Archive for January 30th, 2013

It has been ten years since Arnold Schwarzenegger took on a lead role in a film. His stint as The Governator of California from 2003 to 2011 didn’t leave room for as much as a cameo, but appearances in The Expendables films have eased him back into film work. The Last Stand sees Schwarzenegger return to his muscular heroics, defending the small American town of Somerton Junction on the Mexican boarder from a petrol-head drug lord called Gabriel Cortez (Eduardo Noriega).

While The Last Stand will not be 65-year-old Schwarzenegger’s last film, it plays with a cheeky humour that Arnie fans and cynics alike will look upon with pleasure.

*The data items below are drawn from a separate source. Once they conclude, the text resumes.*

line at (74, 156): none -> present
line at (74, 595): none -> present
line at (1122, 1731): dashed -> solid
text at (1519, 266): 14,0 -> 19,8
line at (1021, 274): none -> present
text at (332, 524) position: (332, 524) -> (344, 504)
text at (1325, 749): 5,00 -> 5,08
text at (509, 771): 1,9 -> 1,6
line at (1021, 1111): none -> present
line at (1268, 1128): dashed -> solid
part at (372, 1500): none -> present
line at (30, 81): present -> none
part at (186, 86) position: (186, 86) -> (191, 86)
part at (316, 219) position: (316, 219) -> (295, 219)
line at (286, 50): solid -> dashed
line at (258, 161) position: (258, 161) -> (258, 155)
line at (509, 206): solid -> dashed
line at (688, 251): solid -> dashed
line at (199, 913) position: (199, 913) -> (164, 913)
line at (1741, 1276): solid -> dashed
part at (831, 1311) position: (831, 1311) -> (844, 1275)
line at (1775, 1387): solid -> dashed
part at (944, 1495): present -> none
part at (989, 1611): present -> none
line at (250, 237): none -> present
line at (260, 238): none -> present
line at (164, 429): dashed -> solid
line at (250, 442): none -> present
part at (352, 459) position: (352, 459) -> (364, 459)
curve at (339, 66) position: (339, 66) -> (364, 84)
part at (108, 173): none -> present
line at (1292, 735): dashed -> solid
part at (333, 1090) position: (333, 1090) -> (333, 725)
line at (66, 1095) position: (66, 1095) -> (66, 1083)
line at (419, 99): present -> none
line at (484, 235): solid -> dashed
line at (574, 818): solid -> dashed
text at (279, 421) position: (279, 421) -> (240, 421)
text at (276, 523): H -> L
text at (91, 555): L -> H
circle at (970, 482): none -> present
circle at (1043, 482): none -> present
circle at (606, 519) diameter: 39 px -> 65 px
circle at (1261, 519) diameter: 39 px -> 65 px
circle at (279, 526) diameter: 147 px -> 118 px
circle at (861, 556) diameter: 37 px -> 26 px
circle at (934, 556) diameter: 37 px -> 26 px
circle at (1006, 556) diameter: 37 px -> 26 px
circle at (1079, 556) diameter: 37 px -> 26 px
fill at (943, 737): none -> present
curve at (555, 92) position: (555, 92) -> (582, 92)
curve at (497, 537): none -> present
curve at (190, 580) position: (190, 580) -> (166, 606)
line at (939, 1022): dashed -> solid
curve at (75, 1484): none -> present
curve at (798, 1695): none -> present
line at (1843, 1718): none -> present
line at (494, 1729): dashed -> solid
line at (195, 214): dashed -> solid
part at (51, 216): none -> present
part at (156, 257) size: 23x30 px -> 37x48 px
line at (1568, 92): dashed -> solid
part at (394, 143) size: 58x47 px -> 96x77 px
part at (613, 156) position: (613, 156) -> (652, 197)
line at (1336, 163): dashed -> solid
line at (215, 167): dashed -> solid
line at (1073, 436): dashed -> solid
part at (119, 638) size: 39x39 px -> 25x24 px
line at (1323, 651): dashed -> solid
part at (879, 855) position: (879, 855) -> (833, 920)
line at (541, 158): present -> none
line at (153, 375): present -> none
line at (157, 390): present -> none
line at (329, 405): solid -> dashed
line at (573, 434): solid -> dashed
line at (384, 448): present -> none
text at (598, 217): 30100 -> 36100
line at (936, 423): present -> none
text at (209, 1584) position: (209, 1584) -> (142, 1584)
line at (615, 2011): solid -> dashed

His character Ray Owens, once a LAPD narcotics cop, has settled down to country living for a bit of peace and quiet, only to be jolted out of it by Cortez. The narrative construction is familiar, yet Schwarzenegger’s ten-year hiatus from acting adds freshness to the material; the way he looks and carries himself seems “old” (as he amusingly describes himself.)

Arnie’s strengths are at the fore here, yet the film is weakened by a plot line involving the FBI hunt for Cortez. Having lost the drug lord in Las Vegas the FBI, headed by the rather angry Agent John Bannister (Forest Whitaker), pursue him as he approaches Somerton Junction in his custom built Corvette. The FBI are intended to represent the modern, sleek operation in contrast to Arnie’s small town policing, yet their dull scenes serve to take potentially entertaining screen time away from Arnie.

However, South Korean director Jee-woon Kim stages the film’s action (for that is the true purpose of the film) with an entertaining eye for American genre traits (nods to Dirty Harry and American Westerns) and a flare for violence. The action has impact, with a satisfying Peckinpah-esque punch. The film’s defining setpiece where Owens and Cortez race muscle cars through a cornfield is a particularly inspired collision between the modern and the rural. Arnie’s acquisition of various old fashioned firearms (including a WWII era chain gun, mounted in a school bus), also leads to memorable shootouts.

The Last Stand is far from the greatest Schwarzenegger movie, but it is a satisfying, satirical and ultimately consistent return following his ten years in politics. It also reminds us of Arnie’s unique ability to turn simple, even banal dialogue into gold. When he declares “I’m the sheriff!” with utmost conviction, we know we’re back in the hands of a true Hollywood action hero.